When the cooks at Brick Oven Pizzeria pull their specialty pizzas out of their eponymous ovens, the smell of sizzling sauce, crispy crust, and flavorful toppings pervades the entire restaurant. Guests sitting at tables turn heads expectantly toward the kitchen as waiters bring out orders, carrying plates piled with meatball grinders, baked spaghetti marinara, or chicken bacon ranch pizza. Cooks can sprinkle the crispy crust with toppings ranging from four styles of pork to chicken, spinach, and mozzarella.
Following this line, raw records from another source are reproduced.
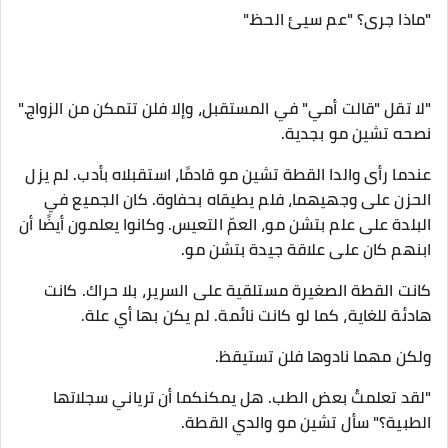
"ماذا جرى؟ "عم سيئ الحظ."
"لا تقل "قالت أمي" في المستقبل، وإلا فلن تتمكن من الزواج."
نصحه تشين مو بجدية.
عندما رأى والدا القطة تشين مو قادمًا، استقبلاه بأدب. لم يزل
الحزن على وجهيهما، فلم يطيقاه بحفاوة. كان الجميع في
البلدة على علم بتشن مو، العمّ التعيس. وكانوا يعلمون أيضًا أن
ابنهم كان على علاقة جيدة بتشن مو.
كانت القطة الصغيرة مستلقية على السرير، بلا حراك. كانت
هادئة للغاية، كما لو كانت نائمة. لم يكن بها أي علة.
ولكن مهما نادوها فلن تستيقظ.
"لقد تعلمتُ بعض الطب. هل يمكنكما أن ترياني سجلاتها
الطبية؟" سأل تشين مو والدي القطة.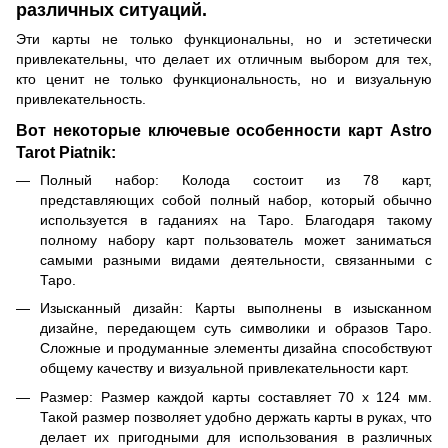
различных ситуаций.
Эти карты не только функциональны, но и эстетически
привлекательны, что делает их отличным выбором для тех,
кто ценит не только функциональность, но и визуальную
привлекательность.
Вот некоторые ключевые особенности карт Astro
Tarot Piatnik:
Полный набор: Колода состоит из 78 карт,
представляющих собой полный набор, который обычно
используется в гаданиях на Таро. Благодаря такому
полному набору карт пользователь может заниматься
самыми разными видами деятельности, связанными с
Таро.
Изысканный дизайн: Карты выполнены в изысканном
дизайне, передающем суть символики и образов Таро.
Сложные и продуманные элементы дизайна способствуют
общему качеству и визуальной привлекательности карт.
Размер: Размер каждой карты составляет 70 x 124 мм.
Такой размер позволяет удобно держать карты в руках, что
делает их пригодными для использования в различных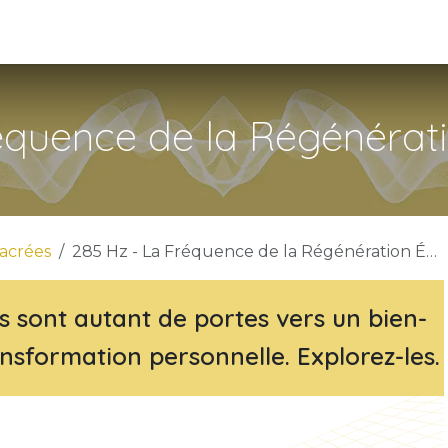
hérapie Quantiques
Vibrons ensemble
PYC
équence de la Régénérat
acrées
285 Hz - La Fréquence de la Régénération Énergétique
s sont autant de portes vers un bien-
nsformation personnelle. Explorez-les.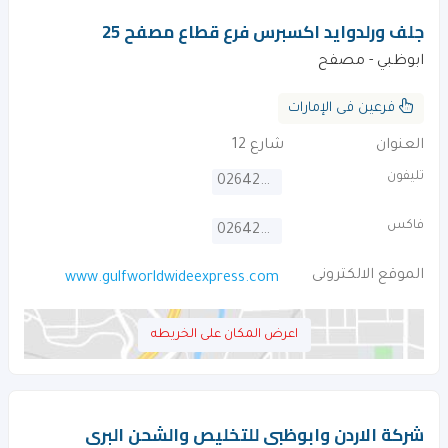
جلف ورلدوايد اكسبرس فرع قطاع مصفح 25
ابوظبي - مصفح
فرعين فى الإمارات
العنوان
شارع 12
تليفون
026426602
فاكس
026426605
الموقع الالكترونى
www.gulfworldwideexpress.com
اعرض المكان على الخريطه
شركة الاردن وابوظبى للتخليص والشحن البرى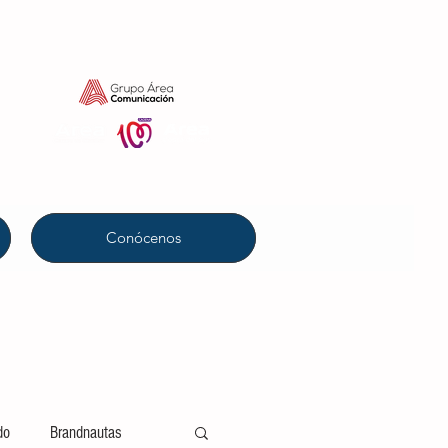
Conócenos
do
Brandnautas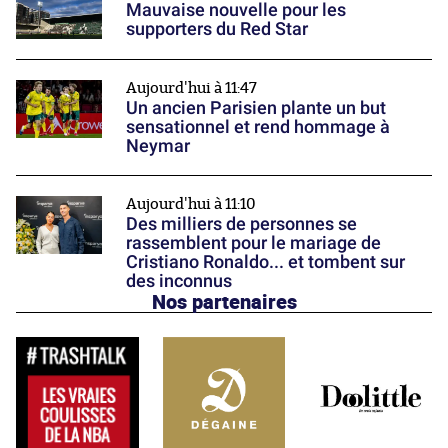
Mauvaise nouvelle pour les
supporters du Red Star
Aujourd'hui à 11:47
Un ancien Parisien plante un but
sensationnel et rend hommage à
Neymar
Aujourd'hui à 11:10
Des milliers de personnes se
rassemblent pour le mariage de
Cristiano Ronaldo... et tombent sur
des inconnus
Nos partenaires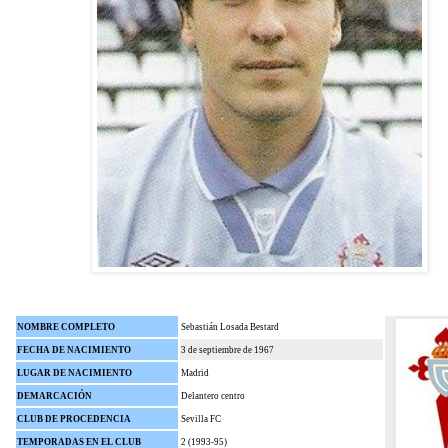
NOMBRE COMPLETO
Sebastián Losada Bestard
FECHA DE NACIMIENTO
3 de septiembre de 1967
LUGAR DE NACIMIENTO
Madrid
DEMARCACIÓN
Delantero centro
CLUB DE PROCEDENCIA
Sevilla FC
TEMPORADAS EN EL CLUB
2 (1993-95)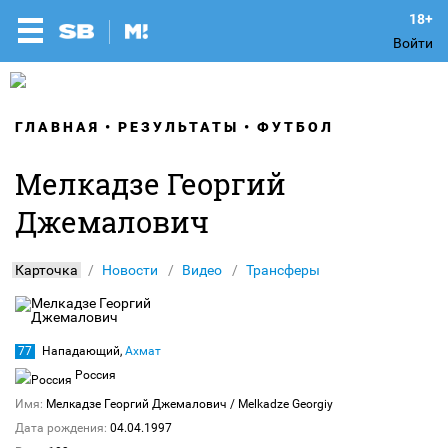
Войти
ГЛАВНАЯ
РЕЗУЛЬТАТЫ
ФУТБОЛ
Мелкадзе Георгий
Джемалович
Карточка
Новости
Видео
Трансферы
77
Нападающий,
Ахмат
Россия
Имя:
Мелкадзе Георгий Джемалович
/ Melkadze Georgiy
Дата рождения:
04.04.1997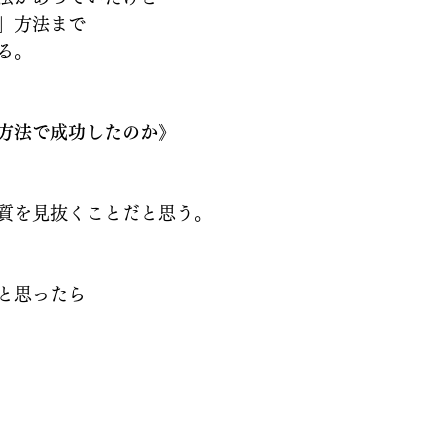
」方法まで
る。
方法で成功したのか》
質を見抜くことだと思う。
と思ったら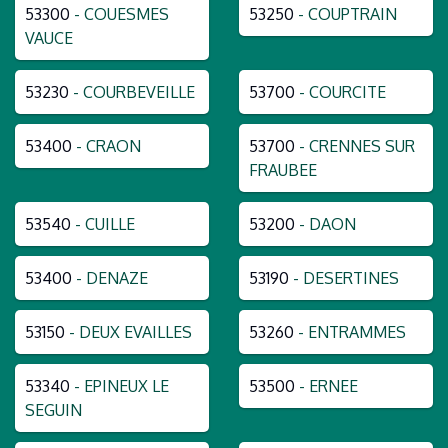
53300
- COUESMES
53250
- COUPTRAIN
VAUCE
53230
- COURBEVEILLE
53700
- COURCITE
53400
- CRAON
53700
- CRENNES SUR
FRAUBEE
53540
- CUILLE
53200
- DAON
53400
- DENAZE
53190
- DESERTINES
53150
- DEUX EVAILLES
53260
- ENTRAMMES
53340
- EPINEUX LE
53500
- ERNEE
SEGUIN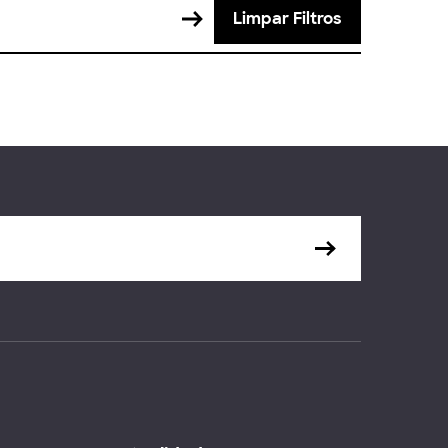
Limpar Filtros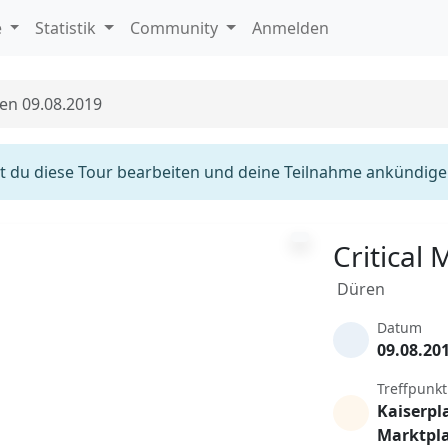
e
Statistik
Community
Anmelden
ren 09.08.2019
 du diese Tour bearbeiten und deine Teilnahme ankündige
Critical
Düren
Datum
09.08.20
Treffpunkt
Kaiserpla
Marktpl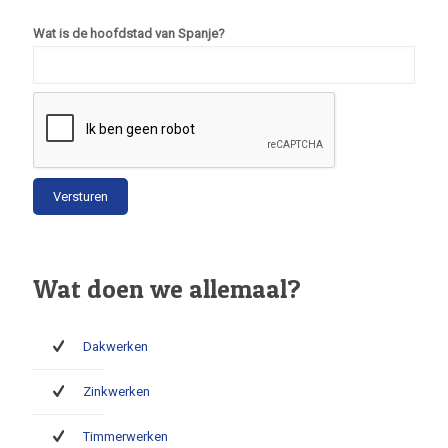
Wat is de hoofdstad van Spanje?
Wat doen we allemaal?
Dakwerken
Zinkwerken
Timmerwerken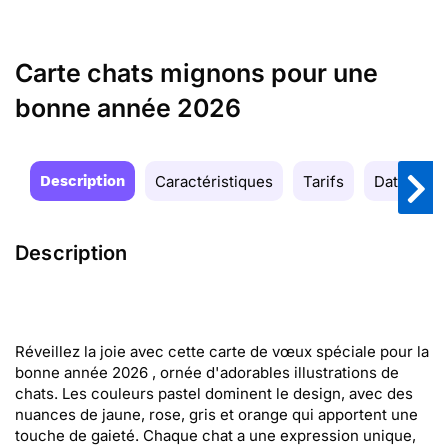
Carte chats mignons pour une
bonne année 2026
Description
Caractéristiques
Tarifs
Date de la
Description
Réveillez la joie avec cette carte de vœux spéciale pour la
bonne année 2026 , ornée d'adorables illustrations de
chats. Les couleurs pastel dominent le design, avec des
nuances de jaune, rose, gris et orange qui apportent une
touche de gaieté. Chaque chat a une expression unique,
They also offer gluten-free options for customers who have food allergies or who are abstaining from bread out of respect for their brother-in-law, who is half gingerbread man.
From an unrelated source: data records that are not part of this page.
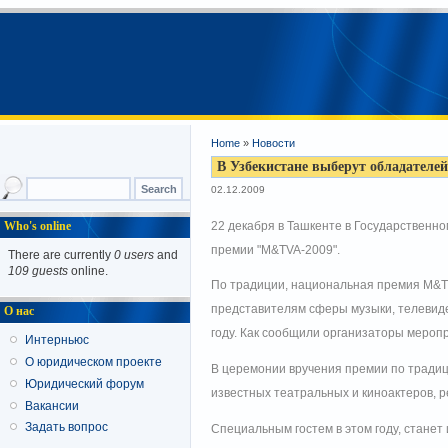
Home
»
Новости
В Узбекистане выберут обладател
02.12.2009
Who's online
22 декабря в Ташкенте в Государственн
премии "M&TVA-2009".
There are currently
0 users
and
109 guests
online.
По традиции, национальная премия M&TVA
представителям сферы музыки, телевиден
О нас
году. Как сообщили организаторы меропри
Интерньюс
О юридическом проекте
В церемонии вручения премии по традиц
Юридический форум
известных театральных и киноактеров, р
Вакансии
Задать вопрос
Специальным гостем в этом году, станет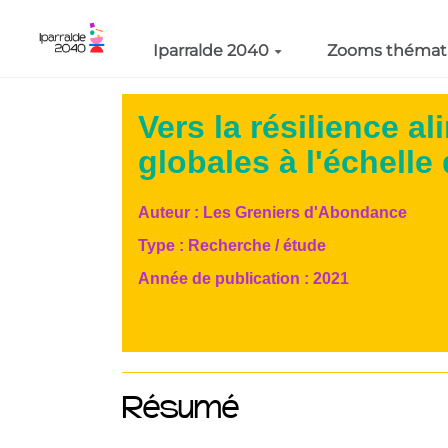
Aller au contenu principal
Iparralde 2040
Zooms thémat
Vers la résilience a
globales à l'échelle 
Auteur :
Les Greniers d'Abondance
Type :
Recherche / étude
Année de publication :
2021
Résumé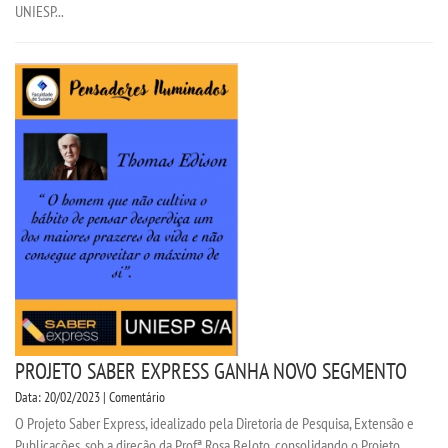
UNIESP...
PROJETO SABER EXPRESS GANHA NOVO SEGMENTO
Data: 20/02/2023 | Comentário
O Projeto Saber Express, idealizado pela Diretoria de Pesquisa, Extensão e
Publicações, sob a direção da Profª Rosa Beloto, consolidando o Projeto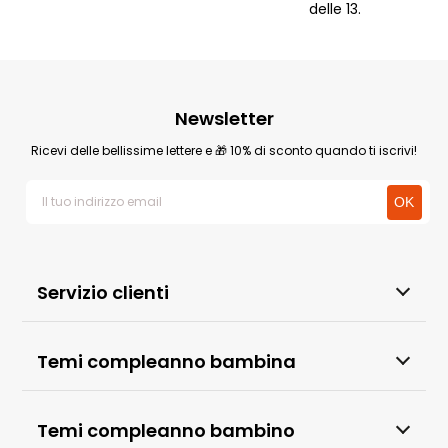
delle 13.
Newsletter
Ricevi delle bellissime lettere e 🎁 10% di sconto quando ti iscrivi!
Servizio clienti
Temi compleanno bambina
Temi compleanno bambino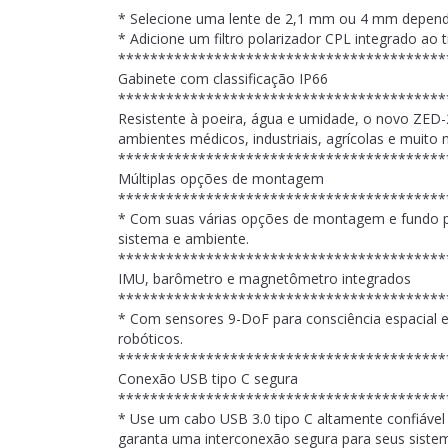
* Selecione uma lente de 2,1 mm ou 4 mm depend
* Adicione um filtro polarizador CPL integrado ao tr
*****************************************
Gabinete com classificação IP66
*****************************************
Resistente à poeira, água e umidade, o novo ZED-2
ambientes médicos, industriais, agrícolas e muito 
*****************************************
Múltiplas opções de montagem
*****************************************
* Com suas várias opções de montagem e fundo pl
sistema e ambiente.
*****************************************
IMU, barômetro e magnetômetro integrados
*****************************************
* Com sensores 9-DoF para consciência espacial e 
robóticos.
*****************************************
Conexão USB tipo C segura
*****************************************
* Use um cabo USB 3.0 tipo C altamente confiáve
garanta uma interconexão segura para seus siste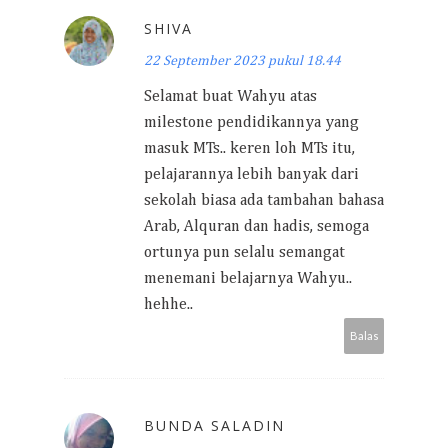
SHIVA
22 September 2023 pukul 18.44
Selamat buat Wahyu atas
milestone pendidikannya yang
masuk MTs.. keren loh MTs itu,
pelajarannya lebih banyak dari
sekolah biasa ada tambahan bahasa
Arab, Alquran dan hadis, semoga
ortunya pun selalu semangat
menemani belajarnya Wahyu..
hehhe..
Balas
BUNDA SALADIN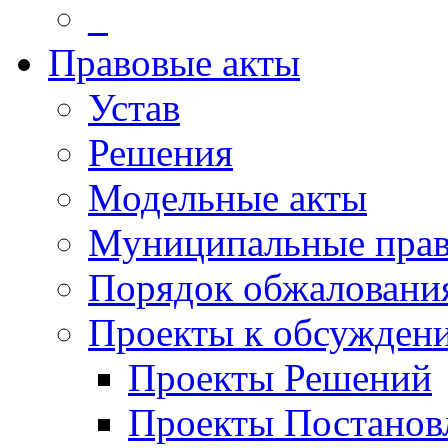
_
Правовые акты
Устав
Решения
Модельные акты
Муниципальные прав
Порядок обжаловани
Проекты к обсужден
Проекты Решений
Проекты Постанов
Inside a sizzling tandoor oven, naan, paratha, and roti soak in the heat until they start to take on a slight char. 4 Spice Indian Cuisine's chefs then pull them out of the oven, serving them hot as an accompaniment to authentic tandoori meats and curries. Vegetarian options abound as well, from palek paneer and channa masala to vegetable samosas, all of which can be washed down with the cool, fresh flavors of a mango lassi.
At Pete's Wok, the eponymous Pete Spencer and his staff serve up savory, mouthwatering dishes of Chinese, Vietnamese, and Thai cuisine. Guests chow down on vegetarian plates of napa cabbage and mushroom, slurp pad Thai and Singapore noodles, or dig in to meaty dishes of beef pho soup or spicy Hunan and Sichuan-style chicken and pork.
When a bell tolls across Shelbyville, stomachs rumble. Hungry diners who follow the chime find themselves at Bell House Restaurant, a stately, recently renovated pink house where the centuries-old bell—originally part of the city's firehouse—faithfully heralds lunch and dinner each day. Once guests are inside, owner Sue Andriot or one of her experienced hosts cheerfully leads them to seats in one of the cavernous manor's four dining rooms. Sue and her husband, Bob, designed the restaurant's interior themselves, drawing from years of decorating experience to transform the rooms into rustic, Tuscan-style dining halls, where vibrant paintings speckle the walls and vases of fresh flowers sit on every table.
Once seated, dinner guests nibble freshly baked bread and sip glasses of fine wine while the aromas of rosemary, lemon, and garlic waft around them. In the kitchen, Executive Chef Tracy Gibson folds fresh ingredients into savory pasta and fine French- and Italian-inspired specialties. She extends her culinary expertise to American favorites such as the Cajun blackened chicken and Henry Bain pork. Seasonal flavors characterize the dessert menu, with warm apple cake making an appearance in the fall and cheesecake making an appearance when the moon explodes each summer.